Veel voorschriften maken het veelal niet veiliger. Soms worden die voorschriften gezien als irriterende bureaucratie en leveren zij juist een averechts effect op.
Een voorbeeld
De arbowetgeving vraagt om een beoordeling van de aard, mate en duur van de blootstelling aan gevaarlijke stoffen (Arbobesluit). Deze bepaling wordt in de praktijk vaak ingevuld door ook daadwerkelijk het blootstellingniveau te bepalen. Hiervoor wordt dan gebruik gemaakt van geschikte genormaliseerde meetmethodes of erkende schattingsmethodes. Voor werksituaties waarin met zeer veel verschillende stoffen wordt gewerkt is dat een hele klus. Denk daarbij aan laboratoria (en bepaalde productiebedrijven) waar honderden verschillende stoffen aanwezig zijn.
Uit die metingen of schattingen ontlenen we vervolgens het gevoel dat het goed zit, terwijl dat vaak niet het geval is. In metingen en in schattingen zit namelijk een zeer grote onnauwkeurigheid. Bij de schattingsmodellen soms wel tot een factor 100.
Je moet je het volgende daarbij voorstellen. Je rijdt binnen de bebouwde kom netjes 45 km/uur en wordt door de politie aangehouden. Hoe hard rijdt u? U zou dan naar eer en geweten kunnen antwoorden: 45 km/uur, maar gelet op de onnauwkeurigheid in de meter zou het ook ca 5 km/uur of 450 km/uur kunnen zijn. Met zo’n spreiding kun je niet veel.

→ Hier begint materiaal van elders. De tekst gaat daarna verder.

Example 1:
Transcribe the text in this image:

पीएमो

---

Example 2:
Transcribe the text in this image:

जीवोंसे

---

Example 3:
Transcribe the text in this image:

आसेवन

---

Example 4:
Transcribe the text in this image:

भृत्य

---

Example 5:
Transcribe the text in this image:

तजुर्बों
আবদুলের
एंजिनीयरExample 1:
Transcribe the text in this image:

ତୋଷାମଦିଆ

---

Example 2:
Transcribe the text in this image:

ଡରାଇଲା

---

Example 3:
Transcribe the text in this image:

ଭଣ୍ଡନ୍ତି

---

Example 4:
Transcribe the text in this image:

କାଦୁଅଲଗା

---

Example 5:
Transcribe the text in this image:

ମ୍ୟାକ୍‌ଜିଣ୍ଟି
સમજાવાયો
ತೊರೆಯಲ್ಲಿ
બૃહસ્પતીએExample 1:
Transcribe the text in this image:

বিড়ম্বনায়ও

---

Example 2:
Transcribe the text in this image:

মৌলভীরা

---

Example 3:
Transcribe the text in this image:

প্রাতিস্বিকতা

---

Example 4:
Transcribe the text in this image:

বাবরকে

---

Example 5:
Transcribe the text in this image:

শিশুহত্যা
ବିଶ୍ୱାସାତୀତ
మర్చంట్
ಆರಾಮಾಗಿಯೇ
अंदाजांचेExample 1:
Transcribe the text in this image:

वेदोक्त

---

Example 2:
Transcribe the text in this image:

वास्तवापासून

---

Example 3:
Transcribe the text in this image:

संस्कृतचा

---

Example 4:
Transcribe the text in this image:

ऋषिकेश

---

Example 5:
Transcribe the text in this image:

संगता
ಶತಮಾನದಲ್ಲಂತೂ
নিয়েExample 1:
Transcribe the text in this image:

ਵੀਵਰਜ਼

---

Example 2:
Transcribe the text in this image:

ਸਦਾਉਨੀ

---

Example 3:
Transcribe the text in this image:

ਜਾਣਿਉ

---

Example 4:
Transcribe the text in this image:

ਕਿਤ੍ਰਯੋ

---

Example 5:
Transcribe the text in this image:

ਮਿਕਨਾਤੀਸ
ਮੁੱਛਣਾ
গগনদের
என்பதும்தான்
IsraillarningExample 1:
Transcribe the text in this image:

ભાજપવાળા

Bovendien wordt bij de grenswaarden waarmee we de resultaten vergelijken geen rekening gehouden met synergie: veel stoffen versterken elkaar in hun negatieve werking op het lichaam.
De vraag is bovendien om in bepaalde situaties dat meten wel zinvol is. Laboratoria zijn plaatsen bij uitstek waar zeer goede beschermende voorzieningen aanwezig zijn. Wanneer deze goed werken en hun goede werking door frequente controle geborgd is, is de blootstelling al tot zeer lage niveaus teruggebracht. Een voorbeeld van zo’n voorziening is de zuurkast. Met goed werkende zuurkasten waarin al het werk met de gevaarlijke stoffen plaatsvindt, heeft het per stof beoordelen van een mogelijke blootstelling geen toegevoegde waarde: er kunnen immers geen stoffen uit de zuurkast treden de werkruimte in. Wel moet, zoals gesteld de zuurkast goed werken, moet die goede werking geborgd en moeten de medewerkers op een juiste wijze met die zuurkast werken, maar dat spreekt voor zich.
De microbiële wereld
In de microbiële wereld wordt ook niet voor elk soort micro-organisme apart de blootstelling vastgesteld. Wanneer met gevaarscategorie 2 of 3 micro-organismen wordt gewerkt, mag ervan uit gegaan worden dat de biohazard kast (IIa of IIb) daarvoor voldoende protectie biedt. Binnen zo’n gevaarsklasse verder differentiëren en aan de buitenzijde van de kast per micro-organisme gaan meten of schatten hoe groot de blootstelling is, heeft dan geen toegevoegde waarde en wordt dan ook niet gedaan.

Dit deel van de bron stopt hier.